GuideIT
- Company type: Private
- Industry: Information Technology
- Founded: 2013; 12 years ago
- Headquarters: Plano, Texas, United States
- Key people: Ross Perot Jr. (Board Member); Russell Freeman (CEO);
- Services: Information Technology Consulting; Managed IT Services; Cybersecurity;
- Website: https://www.GuideIT.com

= GuideIT =

Information Technology Company

GuideIT is an American information technology services provider founded in 2013, by a group of former Perot Systems and Dell Services employees.

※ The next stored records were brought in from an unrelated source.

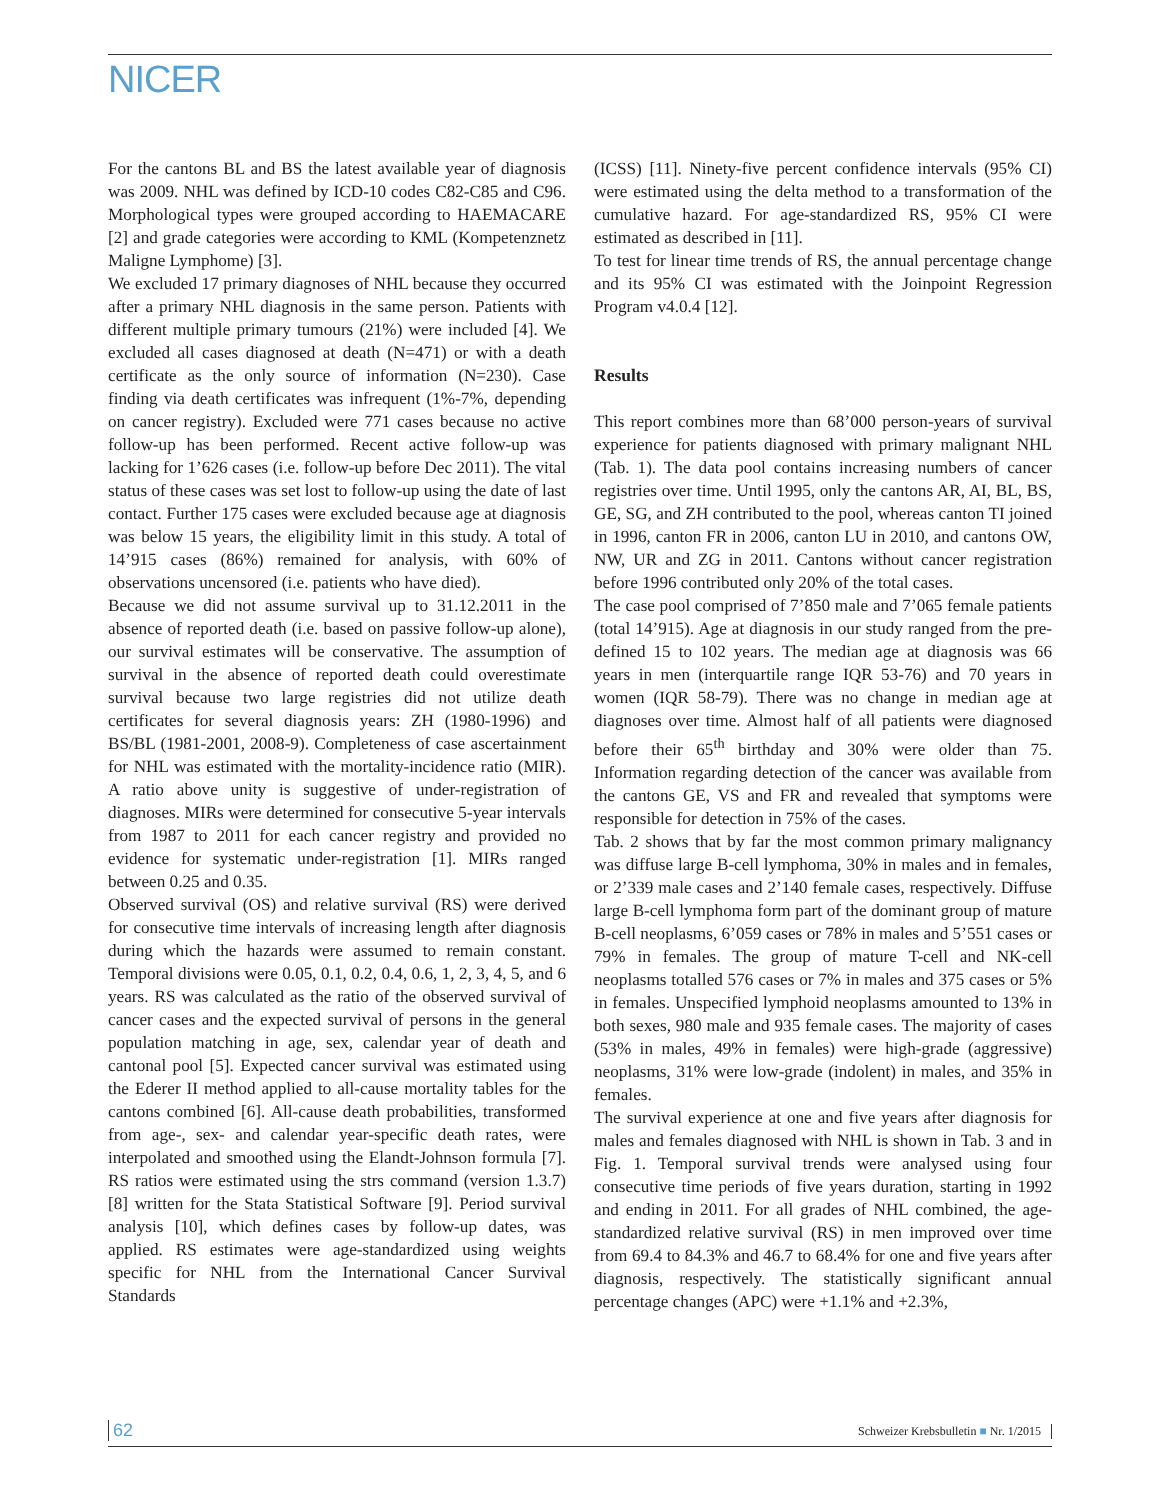NICER
For the cantons BL and BS the latest available year of diagnosis was 2009. NHL was defined by ICD-10 codes C82-C85 and C96. Morphological types were grouped according to HAEMACARE [2] and grade categories were according to KML (Kompetenznetz Maligne Lymphome) [3].
We excluded 17 primary diagnoses of NHL because they occurred after a primary NHL diagnosis in the same person. Patients with different multiple primary tumours (21%) were included [4]. We excluded all cases diagnosed at death (N=471) or with a death certificate as the only source of information (N=230). Case finding via death certificates was infrequent (1%-7%, depending on cancer registry). Excluded were 771 cases because no active follow-up has been performed. Recent active follow-up was lacking for 1’626 cases (i.e. follow-up before Dec 2011). The vital status of these cases was set lost to follow-up using the date of last contact. Further 175 cases were excluded because age at diagnosis was below 15 years, the eligibility limit in this study. A total of 14’915 cases (86%) remained for analysis, with 60% of observations uncensored (i.e. patients who have died).
Because we did not assume survival up to 31.12.2011 in the absence of reported death (i.e. based on passive follow-up alone), our survival estimates will be conservative. The assumption of survival in the absence of reported death could overestimate survival because two large registries did not utilize death certificates for several diagnosis years: ZH (1980-1996) and BS/BL (1981-2001, 2008-9). Completeness of case ascertainment for NHL was estimated with the mortality-incidence ratio (MIR). A ratio above unity is suggestive of under-registration of diagnoses. MIRs were determined for consecutive 5-year intervals from 1987 to 2011 for each cancer registry and provided no evidence for systematic under-registration [1]. MIRs ranged between 0.25 and 0.35.
Observed survival (OS) and relative survival (RS) were derived for consecutive time intervals of increasing length after diagnosis during which the hazards were assumed to remain constant. Temporal divisions were 0.05, 0.1, 0.2, 0.4, 0.6, 1, 2, 3, 4, 5, and 6 years. RS was calculated as the ratio of the observed survival of cancer cases and the expected survival of persons in the general population matching in age, sex, calendar year of death and cantonal pool [5]. Expected cancer survival was estimated using the Ederer II method applied to all-cause mortality tables for the cantons combined [6]. All-cause death probabilities, transformed from age-, sex- and calendar year-specific death rates, were interpolated and smoothed using the Elandt-Johnson formula [7]. RS ratios were estimated using the strs command (version 1.3.7) [8] written for the Stata Statistical Software [9]. Period survival analysis [10], which defines cases by follow-up dates, was applied. RS estimates were age-standardized using weights specific for NHL from the International Cancer Survival Standards
(ICSS) [11]. Ninety-five percent confidence intervals (95% CI) were estimated using the delta method to a transformation of the cumulative hazard. For age-standardized RS, 95% CI were estimated as described in [11].
To test for linear time trends of RS, the annual percentage change and its 95% CI was estimated with the Joinpoint Regression Program v4.0.4 [12].
Results
This report combines more than 68’000 person-years of survival experience for patients diagnosed with primary malignant NHL (Tab. 1). The data pool contains increasing numbers of cancer registries over time. Until 1995, only the cantons AR, AI, BL, BS, GE, SG, and ZH contributed to the pool, whereas canton TI joined in 1996, canton FR in 2006, canton LU in 2010, and cantons OW, NW, UR and ZG in 2011. Cantons without cancer registration before 1996 contributed only 20% of the total cases.
The case pool comprised of 7’850 male and 7’065 female patients (total 14’915). Age at diagnosis in our study ranged from the pre-defined 15 to 102 years. The median age at diagnosis was 66 years in men (interquartile range IQR 53-76) and 70 years in women (IQR 58-79). There was no change in median age at diagnoses over time. Almost half of all patients were diagnosed before their 65<sup>th</sup> birthday and 30% were older than 75. Information regarding detection of the cancer was available from the cantons GE, VS and FR and revealed that symptoms were responsible for detection in 75% of the cases.
Tab. 2 shows that by far the most common primary malignancy was diffuse large B-cell lymphoma, 30% in males and in females, or 2’339 male cases and 2’140 female cases, respectively. Diffuse large B-cell lymphoma form part of the dominant group of mature B-cell neoplasms, 6’059 cases or 78% in males and 5’551 cases or 79% in females. The group of mature T-cell and NK-cell neoplasms totalled 576 cases or 7% in males and 375 cases or 5% in females. Unspecified lymphoid neoplasms amounted to 13% in both sexes, 980 male and 935 female cases. The majority of cases (53% in males, 49% in females) were high-grade (aggressive) neoplasms, 31% were low-grade (indolent) in males, and 35% in females.
The survival experience at one and five years after diagnosis for males and females diagnosed with NHL is shown in Tab. 3 and in Fig. 1. Temporal survival trends were analysed using four consecutive time periods of five years duration, starting in 1992 and ending in 2011. For all grades of NHL combined, the age-standardized relative survival (RS) in men improved over time from 69.4 to 84.3% and 46.7 to 68.4% for one and five years after diagnosis, respectively. The statistically significant annual percentage changes (APC) were +1.1% and +2.3%,
62 Schweizer Krebsbulletin ■ Nr. 1/2015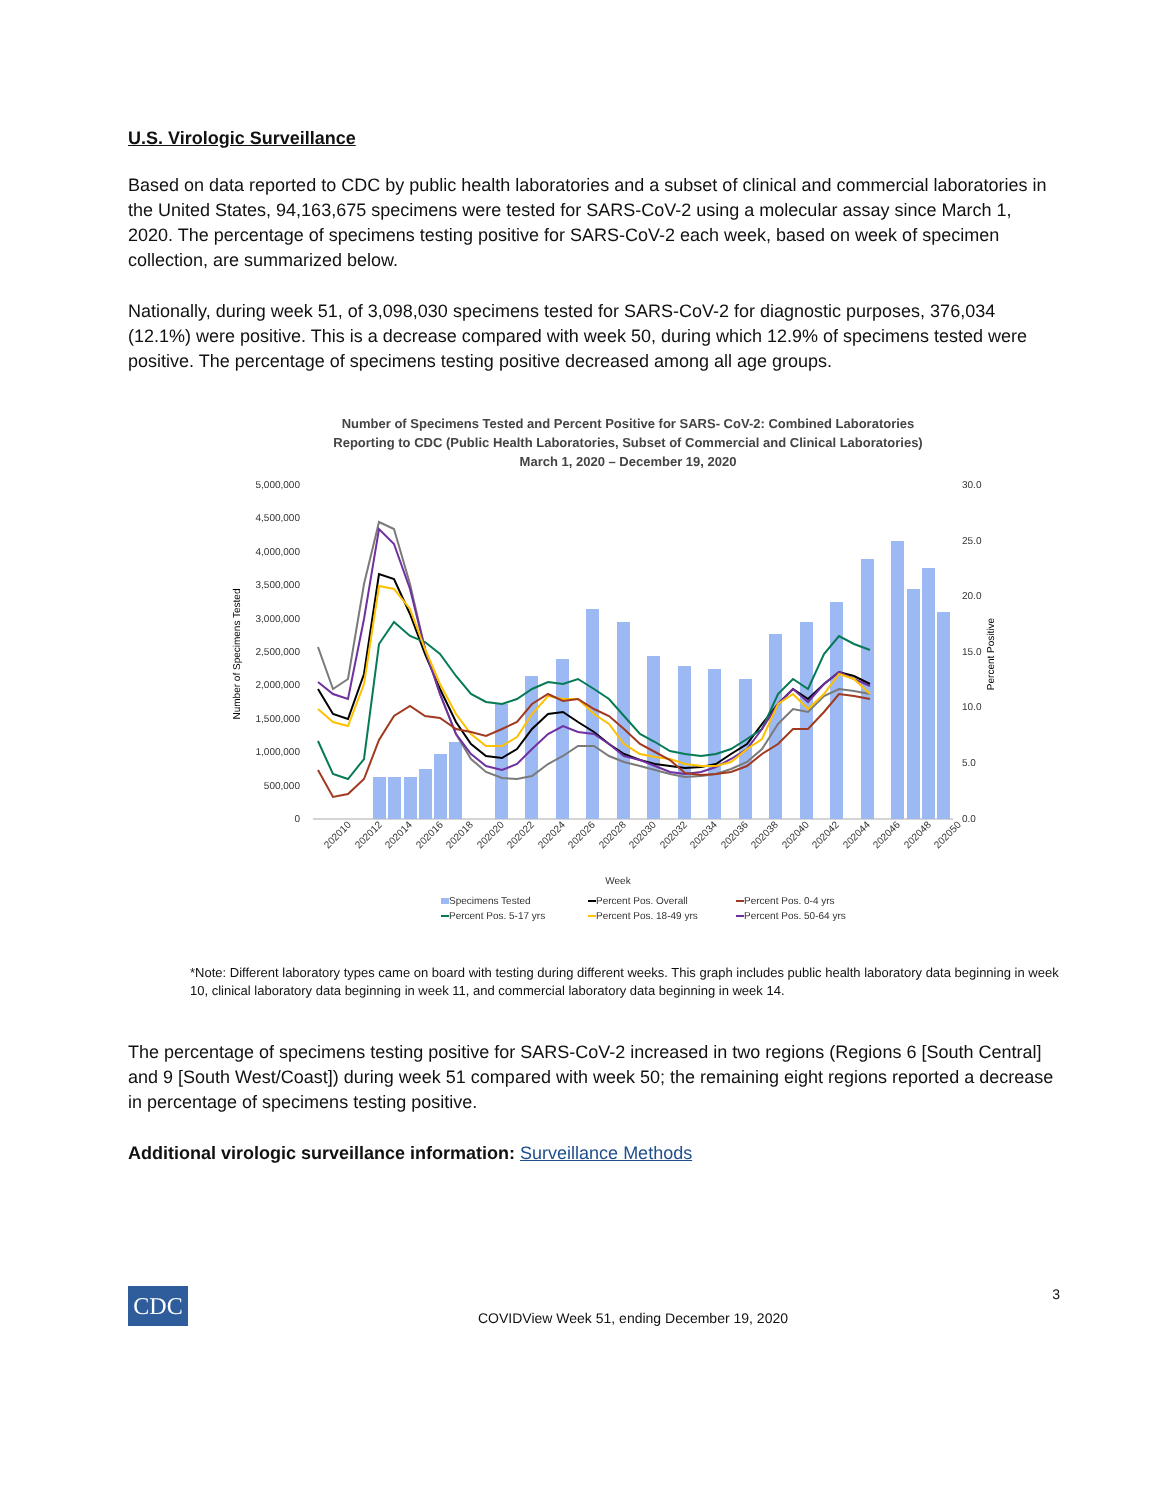U.S. Virologic Surveillance
Based on data reported to CDC by public health laboratories and a subset of clinical and commercial laboratories in the United States, 94,163,675 specimens were tested for SARS-CoV-2 using a molecular assay since March 1, 2020. The percentage of specimens testing positive for SARS-CoV-2 each week, based on week of specimen collection, are summarized below.
Nationally, during week 51, of 3,098,030 specimens tested for SARS-CoV-2 for diagnostic purposes, 376,034 (12.1%) were positive. This is a decrease compared with week 50, during which 12.9% of specimens tested were positive. The percentage of specimens testing positive decreased among all age groups.
Number of Specimens Tested and Percent Positive for SARS- CoV-2: Combined Laboratories
Reporting to CDC (Public Health Laboratories, Subset of Commercial and Clinical Laboratories)
March 1, 2020 – December 19, 2020
5,000,000
4,500,000
4,000,000
3,500,000
3,000,000
2,500,000
2,000,000
1,500,000
1,000,000
500,000
0
30.0
25.0
20.0
15.0
10.0
5.0
0.0
Number of Specimens Tested
Percent Positive
202010
202012
202014
202016
202018
202020
202022
202024
202026
202028
202030
202032
202034
202036
202038
202040
202042
202044
202046
202048
202050
Week
Specimens Tested
Percent Pos. Overall
Percent Pos. 0-4 yrs
Percent Pos. 5-17 yrs
Percent Pos. 18-49 yrs
Percent Pos. 50-64 yrs
*Note: Different laboratory types came on board with testing during different weeks. This graph includes public health laboratory data beginning in week 10, clinical laboratory data beginning in week 11, and commercial laboratory data beginning in week 14.
The percentage of specimens testing positive for SARS-CoV-2 increased in two regions (Regions 6 [South Central] and 9 [South West/Coast]) during week 51 compared with week 50; the remaining eight regions reported a decrease in percentage of specimens testing positive.
Additional virologic surveillance information: Surveillance Methods
CDC
COVIDView Week 51, ending December 19, 2020
3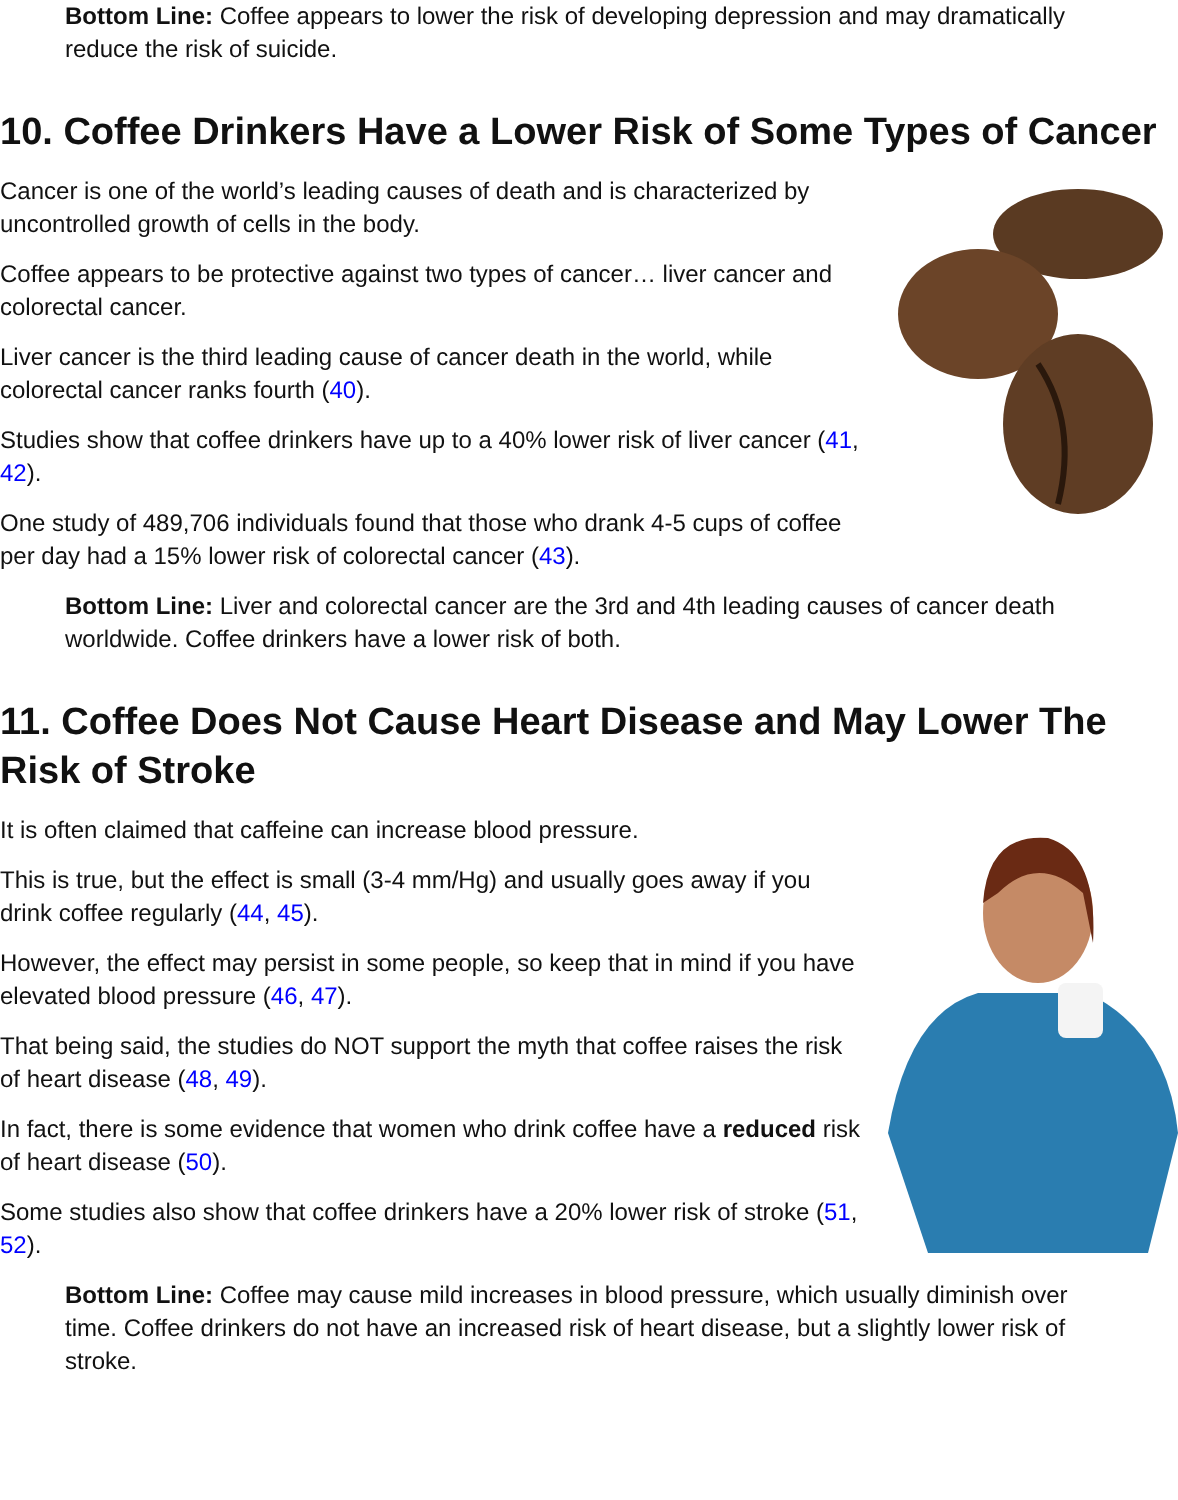Bottom Line: Coffee appears to lower the risk of developing depression and may dramatically reduce the risk of suicide.
10. Coffee Drinkers Have a Lower Risk of Some Types of Cancer
Cancer is one of the world’s leading causes of death and is characterized by uncontrolled growth of cells in the body.
Coffee appears to be protective against two types of cancer… liver cancer and colorectal cancer.
Liver cancer is the third leading cause of cancer death in the world, while colorectal cancer ranks fourth (40).
Studies show that coffee drinkers have up to a 40% lower risk of liver cancer (41, 42).
One study of 489,706 individuals found that those who drank 4-5 cups of coffee per day had a 15% lower risk of colorectal cancer (43).
Bottom Line: Liver and colorectal cancer are the 3rd and 4th leading causes of cancer death worldwide. Coffee drinkers have a lower risk of both.
11. Coffee Does Not Cause Heart Disease and May Lower The Risk of Stroke
It is often claimed that caffeine can increase blood pressure.
This is true, but the effect is small (3-4 mm/Hg) and usually goes away if you drink coffee regularly (44, 45).
However, the effect may persist in some people, so keep that in mind if you have elevated blood pressure (46, 47).
That being said, the studies do NOT support the myth that coffee raises the risk of heart disease (48, 49).
In fact, there is some evidence that women who drink coffee have a reduced risk of heart disease (50).
Some studies also show that coffee drinkers have a 20% lower risk of stroke (51, 52).
Bottom Line: Coffee may cause mild increases in blood pressure, which usually diminish over time. Coffee drinkers do not have an increased risk of heart disease, but a slightly lower risk of stroke.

Based in Plano, Texas, GuideIT provides information technology services in the industries of health care, banking, insurance and others. Health care accounts for about half of the company's revenue as of 2018, from services such as implementation of electronic health records systems.

== History ==
Former Perot Systems and Dell Services employees Scott Barnes, Russell Freeman, Jack Evans, John Furniss, and Tim Morris, founded GuideIT in 2013, after Dell acquired Perot Systems in 2009. In 2014, the Perot Group led by Ross Perot Jr. became the largest stakeholder of the company

In 2014, Chuck Lyles became CEO of Guide IT, replacing Scott Barnes, one of the company’s founders who went on to serve as managing director. Lyles had previously been president of the company’s health care solutions division.